The next few years are all-important for the world's climate. To comply with the Paris Climate Agreement, we must act quickly. Zero-emission zones are one measure to improve the air in our cities. But the e-car can hardly improve our CO₂ balance.

The Paris Climate Agreement commits us to limiting global warming to less than 2 degrees Celsius, or better 1.5 degrees Celsius. In order to reduce our CO₂ balance, the electric car is being touted as a panacea in industrialised countries. E-cars are almost emission-free - on the roads. But a lot of CO₂ is consumed in production. Moreover, at the current rate, it would take 20 years to replace all internal combustion engines with electric cars. That's too late for the climate.

How can we do it faster?

Researchers in a study of 4,000 people from different cities, including London, Antwerp, Barcelona and Vienna, examined over 10,000 travel diary entries and compared the CO₂ balance of the different modes of transport in this way.

The result shows that cycling is 10 times as climate-friendly as driving an electric car. It is even more than 30 times as climate-friendly as driving a combustion engine. The entire life cycle of the different transport options was included in these calculations, i.e. the production, refuelling and disposal of the vehicle.

PROMPT A
Do these statements agree with the passage above on cycling and electric cars? Give yes or no for each, with the deciding words of the passage quoted exactly.
(i) The researchers examined over 10,000 travel diary entries.
(ii) The calculations left out the disposal of the vehicle.
(iii) At the current rate, replacing all internal combustion engines with electric cars would take 10 years.
PROMPT B
What does the passage above on cycling and electric cars state in answer to each of these questions?
(i) To what limit does the Paris Climate Agreement commit us to hold global warming?
(ii) How many people were in the study?
(iii) How many times as climate-friendly as driving a combustion engine is cycling?

RECORD SET

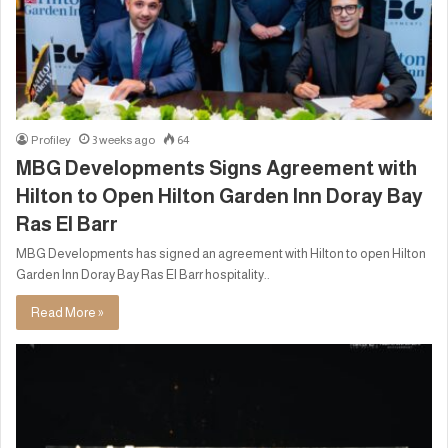
Profiley
3 weeks ago
64
MBG Developments Signs Agreement with
Hilton to Open Hilton Garden Inn Doray Bay
Ras El Barr
MBG Developments has signed an agreement with Hilton to open Hilton
Garden Inn Doray Bay Ras El Barr hospitality..
Read More »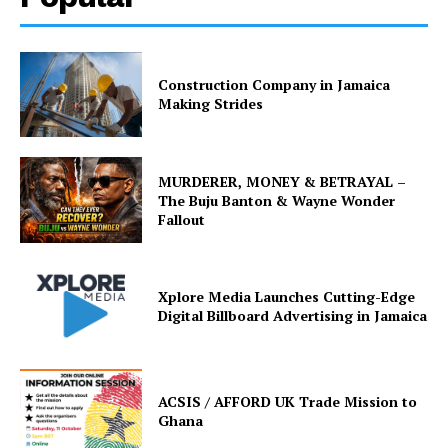
Construction Company in Jamaica
Making Strides
MURDERER, MONEY & BETRAYAL –
The Buju Banton & Wayne Wonder
Fallout
Xplore Media Launches Cutting-Edge
Digital Billboard Advertising in Jamaica
ACSIS / AFFORD UK Trade Mission to
Ghana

TASK RESPONSE A
(i) Yes: "examined over 10,000 travel diary entries"
(ii) No: "i.e. the production, refuelling and disposal of the vehicle"
(iii) No: "it would take 20 years to replace all internal combustion engines with electric cars"

TASK RESPONSE B
(i) Less than 2 degrees Celsius, or better 1.5 degrees Celsius
(ii) 4,000
(iii) More than 30 times